What are the responsibilities and job description for the Site Reliability Engineering Manager position at Trustech?
NOTE: Candidates requiring sponsorship now or in the future (including CPT/OPT) cannot be considered for this job
No C2C
Candidates will be required to work on site 3 days per week in south Salt Lake County
Onsite interviews are required. Local candidates only
SRE/Platform Engineering Manager
Overview
We are seeking a hands-on Platform Engineering/SRE Manager to lead a small, high-impact team responsible for maintaining and improving the reliability, performance, and scalability of our production systems. This role blends technical leadership and operational excellence, managing a group of Site Reliability and Platform Engineers who ensure our applications and infrastructure run smoothly in production.
The ideal candidate is a player-coach, comfortable leading incident response efforts, mentoring engineers, and still contributing technically through infrastructure automation, observability improvements, and system reliability enhancements.
Key Responsibilities
- Lead and mentor a team of SREs and Platform Engineers (currently five members) focused on production stability, system automation, and operational readiness.
- Own the reliability lifecycle, driving proactive monitoring, on-call response leadership, and post-incident reviews to minimize downtime and improve service quality.
- Develop and evolve infrastructure automation using Terraform, Helm, and related Infrastructure-as-Code practices to standardize deployments and reduce manual interventions.
- Partner with product, software, and operations teams to implement scalable cloud solutions that meet performance and resiliency targets.
- Oversee observability and telemetry using tools like Grafana, Azure Insights, Datadog, or Dynatrace, ensuring comprehensive visibility into system health.
- Drive the definition and tracking of SLOs, SLIs, and SLAs, helping teams measure and continuously improve reliability standards.
- Collaborate with engineering leads to enhance developer platform capabilities like automating workflows, managing CI/CD pipelines, and simplifying environment provisioning.
What You’ll Bring
- Bachelor’s degree in Computer Science, Information Technology, or equivalent practical experience.

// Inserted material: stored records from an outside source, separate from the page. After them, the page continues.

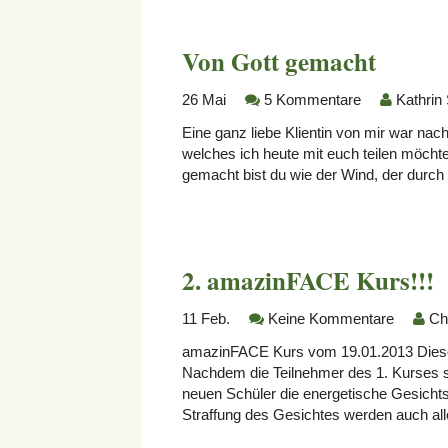
Von Gott gemacht
26
Mai
5 Kommentare
Kathrin
Eine ganz liebe Klientin von mir war nach 
welches ich heute mit euch teilen möcht
gemacht bist du wie der Wind, der durch
2. amazinFACE Kurs!!!
11
Feb.
Keine Kommentare
Ch
amazinFACE Kurs vom 19.01.2013 Dieses
Nachdem die Teilnehmer des 1. Kurses so 
neuen Schüler die energetische Gesicht
Straffung des Gesichtes werden auch al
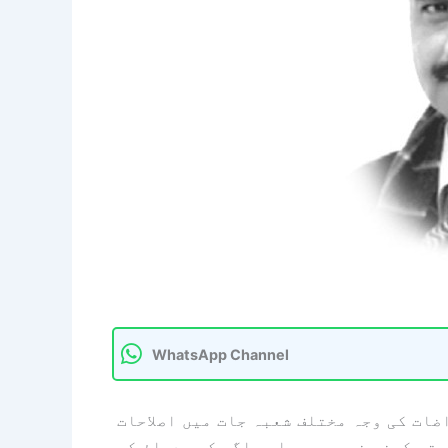
WhatsApp Channel
ات کی وجہ مختلف شعبہ جات میں اصلاحات
 تو کرنی نہیں ہیں اور اگر کسی دباؤ کی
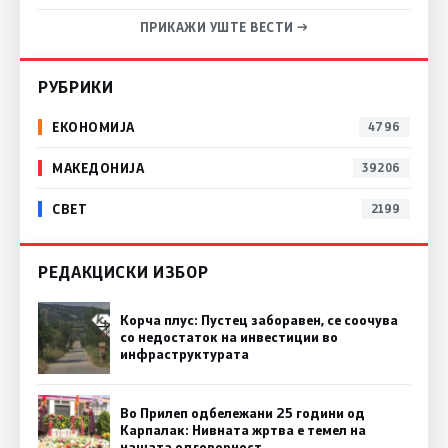
ПРИКАЖИ УШТЕ ВЕСТИ →
РУБРИКИ
ЕКОНОМИЈА
4796
МАКЕДОНИЈА
39206
СВЕТ
2199
РЕДАКЦИСКИ ИЗБОР
Корча плус: Пустец заборавен, се соочува
со недостаток на инвестиции во
инфраструктурата
Во Прилеп одбележани 25 години од
Карпалак: Нивната жртва е темел на
нашата одговорност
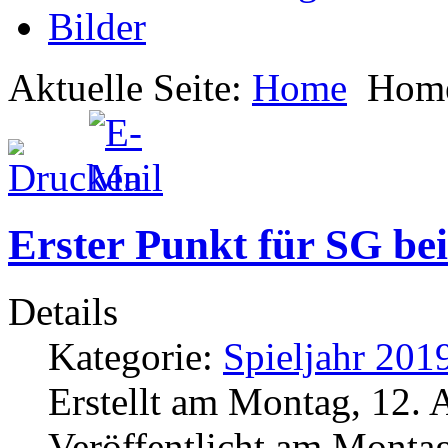
Bilder
Aktuelle Seite:
Home
Hom
Erster Punkt für SG b
Details
Kategorie:
Spieljahr 201
Erstellt am Montag, 12.
Veröffentlicht am Monta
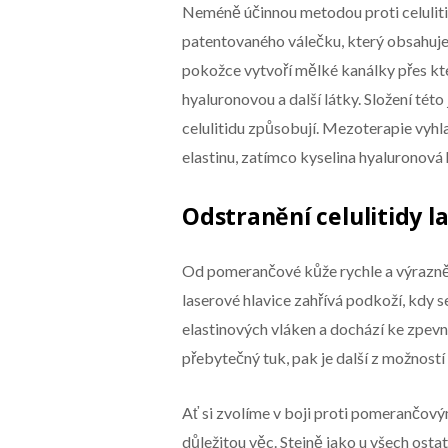
Neméně účinnou metodou proti celuliti
patentovaného válečku, který obsahuje 
pokožce vytvoří mělké kanálky přes kte
hyaluronovou a další látky. Složení tét
celulitidu způsobují. Mezoterapie vyh
elastinu, zatímco kyselina hyaluronová
Odstranění celulitidy 
Od pomerančové kůže rychle a výrazně 
laserové hlavice zahřívá podkoží, kdy 
elastinových vláken a dochází ke zpev
přebytečný tuk, pak je další z možností
Ať si zvolíme v boji proti pomerančov
důležitou věc. Stejně jako u všech osta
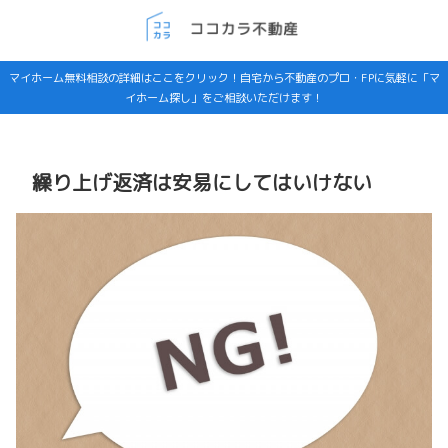
マイホーム無料相談の詳細はここをクリック！自宅から不動産のプロ・FPに気軽に「マ
イホーム探し」をご相談いただけます！
繰り上げ返済は安易にしてはいけない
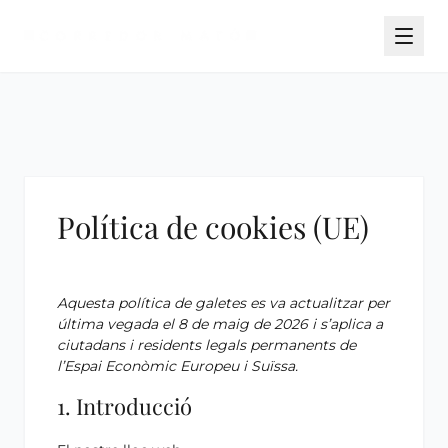
Política de cookies (UE)
Aquesta política de galetes es va actualitzar per
última vegada el 8 de maig de 2026 i s’aplica a
ciutadans i residents legals permanents de
l’Espai Econòmic Europeu i Suïssa.
1. Introducció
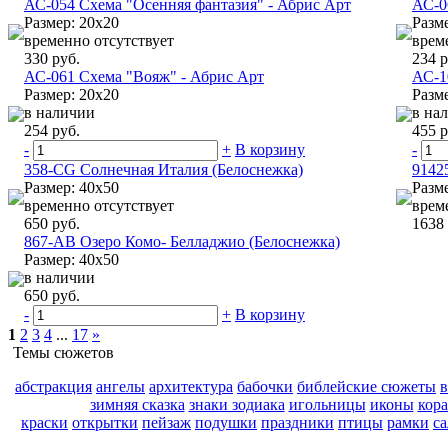
АС-054 Схема "Осенняя фантазия" - Абрис Арт
АС-0
Размер: 20х20
Разм
временно отсутствует
врем
330 руб.
234 р
АС-061 Схема "Вояж" - Абрис Арт
АС-1
Размер: 20х20
Разм
в наличии
в на
254 руб.
455 р
-
+
В корзину
-
358-CG Солнечная Италия (Белоснежка)
9142
Размер: 40х50
Разм
временно отсутствует
врем
650 руб.
1638 
867-AB Озеро Комо- Белладжио (Белоснежка)
Размер: 40х50
в наличии
650 руб.
-
+
В корзину
1
2
3
4
...
17
»
Темы сюжетов
абстракция
ангелы
архитектура
бабочки
библейские сюжеты
зимняя сказка
знаки зодиака
игольницы
иконы
кор
краски
открытки
пейзаж
подушки
праздники
птицы
рамки
с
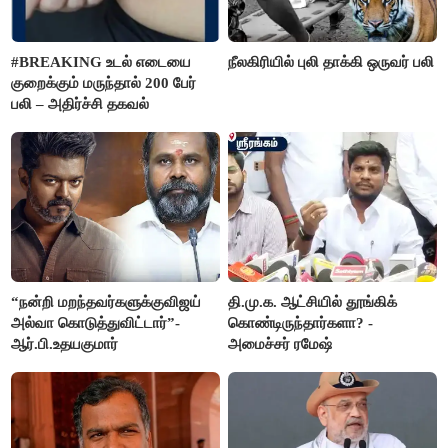
#BREAKING உடல் எடையை
நீலகிரியில் புலி தாக்கி ஒருவர் பலி
குறைக்கும் மருந்தால் 200 பேர்
பலி – அதிர்ச்சி தகவல்
“நன்றி மறந்தவர்களுக்குவிஜய்
தி.மு.க. ஆட்சியில் தூங்கிக்
அல்வா கொடுத்துவிட்டார்”-
கொண்டிருந்தார்களா? -
ஆர்.பி.உதயகுமார்
அமைச்சர் ரமேஷ்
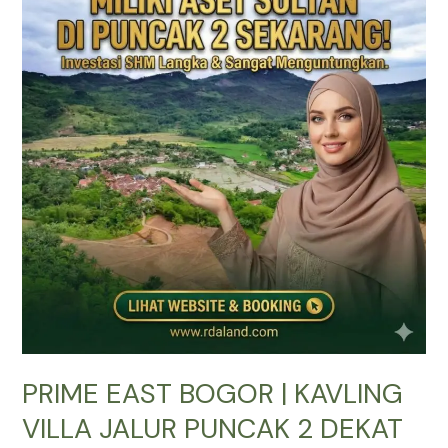
BOGOR
|
KAVLING
VILLA
JALUR
PUNCAK
2
DEKAT
TOL
CITEUREUP
PRIME EAST BOGOR | KAVLING
VILLA JALUR PUNCAK 2 DEKAT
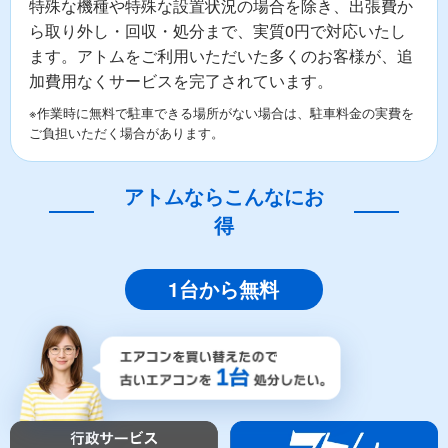
特殊な機種や特殊な設置状況の場合を除き、出張費か
ら取り外し・回収・処分まで、実質0円で対応いたし
ます。アトムをご利用いただいた多くのお客様が、追
加費用なくサービスを完了されています。
※作業時に無料で駐車できる場所がない場合は、駐車料金の実費を
ご負担いただく場合があります。
アトムならこんなにお
得
1台から無料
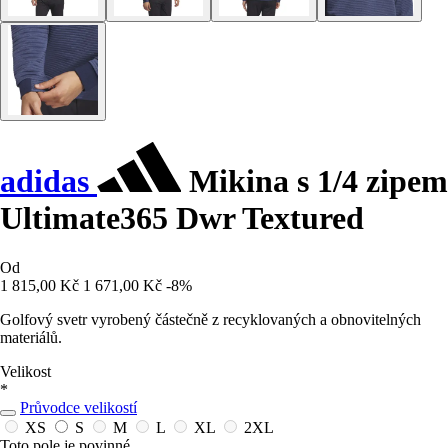
adidas
Mikina s 1/4 zipem
Ultimate365 Dwr Textured
Od
1 815,00 Kč
1 671,00 Kč
-8%
Golfový svetr vyrobený částečně z recyklovaných a obnovitelných
materiálů.
Velikost
*
Průvodce velikostí
XS
S
M
L
XL
2XL
Toto pole je povinné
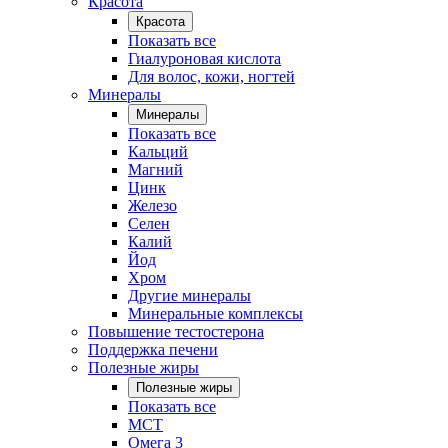
Красота
Красота
Показать все
Гиалуроновая кислота
Для волос, кожи, ногтей
Минералы
Минералы
Показать все
Кальций
Магний
Цинк
Железо
Селен
Калий
Йод
Хром
Другие минералы
Минеральные комплексы
Повышение тестостерона
Поддержка печени
Полезные жиры
Полезные жиры
Показать все
MCT
Омега 3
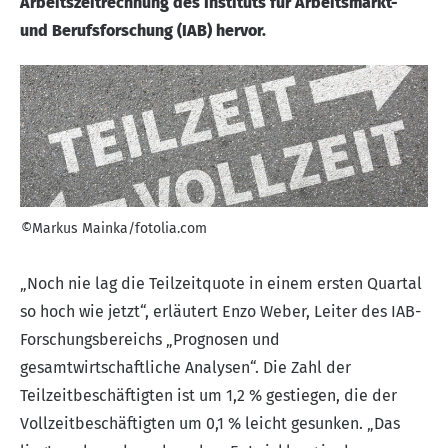
Arbeitszeitrechnung des Instituts für Arbeitsmarkt-
und Berufsforschung (IAB) hervor.
©Markus Mainka/fotolia.com
„Noch nie lag die Teilzeitquote in einem ersten Quartal
so hoch wie jetzt“, erläutert Enzo Weber, Leiter des IAB-
Forschungsbereichs „Prognosen und
gesamtwirtschaftliche Analysen“. Die Zahl der
Teilzeitbeschäftigten ist um 1,2 % gestiegen, die der
Vollzeitbeschäftigten um 0,1 % leicht gesunken. „Das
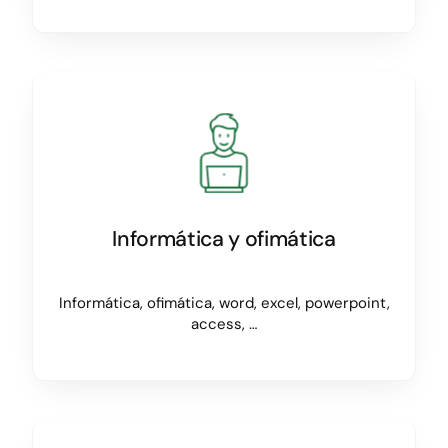
Informática y ofimática
Informática, ofimática, word, excel, powerpoint,
access, …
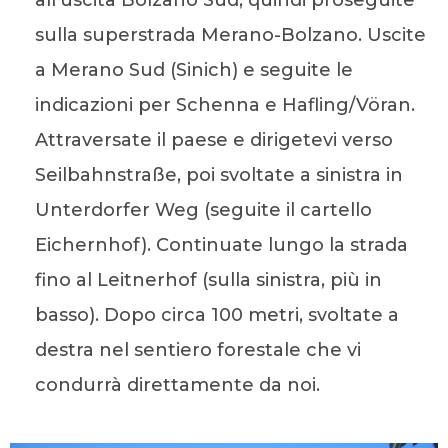
all’uscita Bolzano Sud, quindi proseguite
sulla superstrada Merano-Bolzano. Uscite
a Merano Sud (Sinich) e seguite le
indicazioni per Schenna e Hafling/Vöran.
Attraversate il paese e dirigetevi verso
Seilbahnstraße, poi svoltate a sinistra in
Unterdorfer Weg (seguite il cartello
Eichernhof). Continuate lungo la strada
fino al Leitnerhof (sulla sinistra, più in
basso). Dopo circa 100 metri, svoltate a
destra nel sentiero forestale che vi
condurrà direttamente da noi.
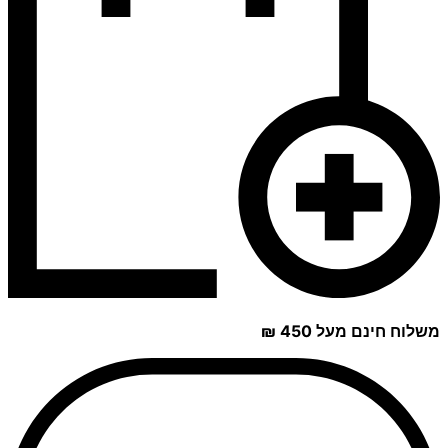
משלוח חינם מעל 450 ₪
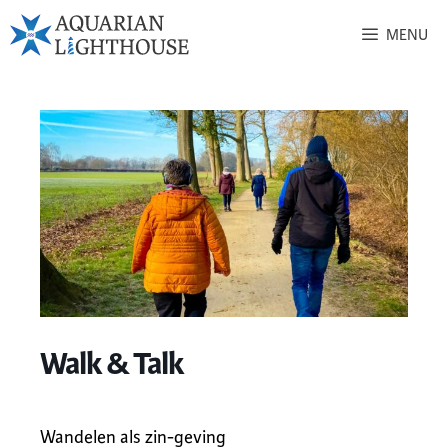
MENU
Walk & Talk
Wandelen als zin-geving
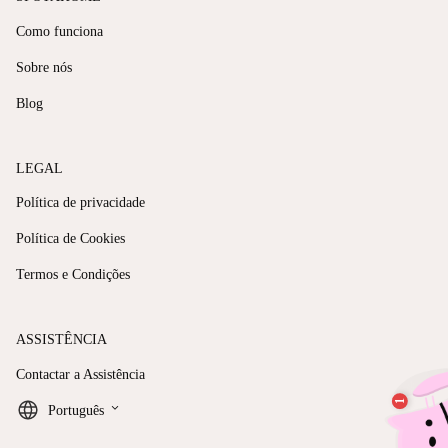
Como funciona
Sobre nós
Blog
LEGAL
Política de privacidade
Política de Cookies
Termos e Condições
ASSISTÊNCIA
Contactar a Assistência
keyboard_arrow_down
Português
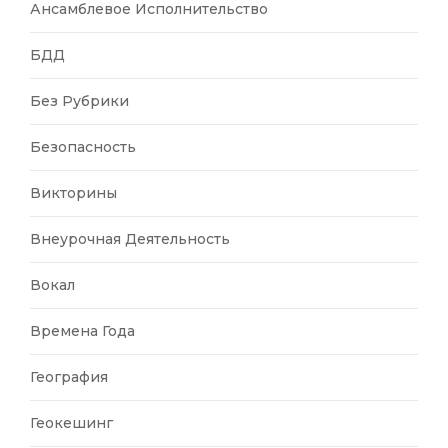
Ансамблевое Исполнительство
БДД
Без Рубрики
Безопасность
Викторины
Внеурочная Деятельность
Вокал
Времена Года
География
Геокешинг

- 7 years in infrastructure, SRE, or platform engineering roles, including 3 years in leadership or team management.
- Strong background in cloud infrastructure (AWS, Azure, or GCP) and hands-on experience with IaC tools such as Terraform.
- Familiarity with CI/CD pipelines, container orchestration, and deployment frameworks (e.g., Jenkins, GitHub Actions, Kubernetes, Docker).
- Experience improving system observability, developing dashboards, and managing alerting systems using Grafana or similar platforms.
- Competence in Python, Go, or C# for automation and troubleshooting.
- Solid understanding of relational databases (SQL) and the ability to guide teams in identifying and resolving performance bottlenecks.
- Demonstrated ability to lead incident management, communicate effectively across teams, and create a culture of continuous improvement.
Preferred Experience
- Experience with developer enablement or internal platform engineering initiatives (e.g., self-service infrastructure or environment provisioning).
- Familiarity with data-driven operational metrics and applying analytics to improve system reliability.
- Prior experience managing a hybrid or remote technical team across time zones.
Work Style
- Approximately 30% hands-on technical contribution and 70% team leadership, process improvement, and coordination.
- Availability to participate in daytime and occasional off-hours on-call support rotations.
- Commitment to building a proactive, reliability-first culture that values automation, transparency, and cross-functional collaboration.